Beginning at Third and Elm streets and ending at New Prospect Baptist Church more than 15 blocks away, the Peace & Freedom Walk wound through downtown and into Over-the-Rhine with stops in Washington Park, a Muslim prayer center near 15th and Elm, and several small businesses.
The group even stopped to purchase bananas and other fruit from a sidewalk vendor.
Mr. Belafonte was in Cincinnati as part of a two-day Urban Peace & Freedom Summit, hosted by staff and supporters of the National Underground Railroad Freedom Center.
The group held brainstorming sessions about ways in which the Freedom Center can help unite Cincinnati and how best to solicit ideas from residents of Cincinnati's urban neighborhoods about the upcoming museum.
Mr. Belafonte, like the rest of the country, watched as streets in Over-the-Rhine erupted in violence last April after an unarmed black man fleeing police was shot by an officer.
I was surprised. I thought things were a little more together here, he said Saturday.
An active member of the civil rights movement to end segregration and build racial equality in the 1950s and 1960s, Mr. Belafonte said he is working with Freedom Center officials to find out how the upcoming center can benefit not just those outside Cincinnati, but everyone who resides in the city's urban neighborhoods.

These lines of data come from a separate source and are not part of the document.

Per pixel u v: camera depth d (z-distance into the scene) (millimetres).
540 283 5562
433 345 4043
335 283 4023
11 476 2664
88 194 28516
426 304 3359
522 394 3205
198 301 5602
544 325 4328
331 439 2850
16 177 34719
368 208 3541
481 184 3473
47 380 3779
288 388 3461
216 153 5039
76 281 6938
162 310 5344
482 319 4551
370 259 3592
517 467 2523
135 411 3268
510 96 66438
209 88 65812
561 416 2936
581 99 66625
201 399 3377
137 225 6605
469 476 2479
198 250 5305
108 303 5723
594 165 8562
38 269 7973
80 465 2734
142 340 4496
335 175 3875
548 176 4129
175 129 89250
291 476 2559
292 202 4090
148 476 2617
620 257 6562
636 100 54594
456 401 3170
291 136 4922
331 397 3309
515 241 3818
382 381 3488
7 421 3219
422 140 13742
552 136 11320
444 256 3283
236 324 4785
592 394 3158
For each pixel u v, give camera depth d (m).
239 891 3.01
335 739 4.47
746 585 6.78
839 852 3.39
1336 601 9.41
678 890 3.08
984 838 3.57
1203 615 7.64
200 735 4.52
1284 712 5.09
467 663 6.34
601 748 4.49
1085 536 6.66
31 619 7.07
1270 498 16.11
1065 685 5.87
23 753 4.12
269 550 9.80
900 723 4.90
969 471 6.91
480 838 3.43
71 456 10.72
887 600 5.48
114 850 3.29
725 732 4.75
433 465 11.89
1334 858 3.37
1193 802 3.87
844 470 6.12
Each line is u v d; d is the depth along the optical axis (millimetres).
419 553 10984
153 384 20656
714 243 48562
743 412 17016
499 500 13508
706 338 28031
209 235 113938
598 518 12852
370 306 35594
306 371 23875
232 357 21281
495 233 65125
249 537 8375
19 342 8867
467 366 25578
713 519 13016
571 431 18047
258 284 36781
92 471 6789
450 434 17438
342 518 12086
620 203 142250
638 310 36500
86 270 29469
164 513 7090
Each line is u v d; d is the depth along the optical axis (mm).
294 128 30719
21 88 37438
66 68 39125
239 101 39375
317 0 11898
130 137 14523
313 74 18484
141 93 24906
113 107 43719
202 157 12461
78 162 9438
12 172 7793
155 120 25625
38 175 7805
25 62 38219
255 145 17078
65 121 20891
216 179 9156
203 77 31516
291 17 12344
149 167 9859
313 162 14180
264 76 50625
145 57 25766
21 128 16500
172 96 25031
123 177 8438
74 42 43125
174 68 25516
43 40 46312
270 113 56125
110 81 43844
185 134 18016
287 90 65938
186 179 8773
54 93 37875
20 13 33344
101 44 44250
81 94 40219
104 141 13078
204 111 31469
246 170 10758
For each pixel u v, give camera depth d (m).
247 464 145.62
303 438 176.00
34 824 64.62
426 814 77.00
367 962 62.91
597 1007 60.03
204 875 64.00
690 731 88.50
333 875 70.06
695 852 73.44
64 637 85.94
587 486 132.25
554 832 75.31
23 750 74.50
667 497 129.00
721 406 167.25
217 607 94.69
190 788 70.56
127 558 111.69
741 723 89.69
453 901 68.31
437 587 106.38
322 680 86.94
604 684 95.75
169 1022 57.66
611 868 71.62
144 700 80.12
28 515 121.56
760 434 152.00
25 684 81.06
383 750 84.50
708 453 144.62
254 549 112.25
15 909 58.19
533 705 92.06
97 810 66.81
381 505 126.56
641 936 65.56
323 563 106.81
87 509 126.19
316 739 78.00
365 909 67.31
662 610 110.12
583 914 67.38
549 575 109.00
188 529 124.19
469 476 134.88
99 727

He also serves as a goodwill ambassador for UNICEF and has worked to stop gang violence in Los Angeles and curb the spread of AIDS in Africa.
Ed Rigaud, president of the National Underground Railroad Freedom Center, said summit participants suggested a face-to-face approach in its efforts to solicit input for the museum, expected to open in 2004.
Once inside New Prospect Baptist Church, the group listened to songs performed by church musicians and continued to solicit ideas regarding the Freedom Center museum.
We could do a better job of including people in the shaping of what the Freedom Center will be, Mr. Rigaud said. We have to go to the streets. That's what we're doing.